To determine which services support service-linked roles, admins can use the IAM Roles page of AWS Management Console. Only a limited number of AWS' offerings currently support service-linked roles, but administrators receive a message when a new role is available for use.

While these roles can eliminate some time-consuming administrator tasks, it is important to minimize session times for roles. This is one of the AWS IAM best practices that's in conjunction with the principle of least privilege.

Supplement IAM with CloudTrail, third-party tools

Some AWS IAM best practices require admins to look beyond the service itself.

For example, logging tools, such as AWS CloudTrail, are a good complement to the IAM service, helping admins stay on top of compliance requirements and track API requests. In addition, third-party and open source tools, including Chalice, can help automate IAM policy creation to save admins time.

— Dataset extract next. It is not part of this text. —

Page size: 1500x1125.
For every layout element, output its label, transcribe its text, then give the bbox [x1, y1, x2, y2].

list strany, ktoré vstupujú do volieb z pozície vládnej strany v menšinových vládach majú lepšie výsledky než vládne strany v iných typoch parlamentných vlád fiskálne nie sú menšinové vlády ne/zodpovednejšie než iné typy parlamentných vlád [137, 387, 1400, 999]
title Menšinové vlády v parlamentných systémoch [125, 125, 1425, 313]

However, while third-party tools eliminate or accelerate some mundane management tasks, they often lack flexibility and require extra admin oversight. Compared to testing AWS-native tools, tests for third-party tools can generate some unintended consequences that affect cloud security. Lastly, to stay on top of security protocols and limit vulnerabilities, third-party vendors need to update their tooling as regularly as AWS updates its IAM APIs.

Manage access across multiple AWS accounts

AWS IAM contains a cross-account feature that enables administrators to grant permissions to users in different AWS accounts. With this feature, end users can access data from its source without the need to replicate storage resources across multiple AWS accounts, such as one account for staging and another for production.

For example, administrators could use the cross-account feature to define how they want staging account users to access the production account and its associated resources, without having to create new IAM roles for the production account.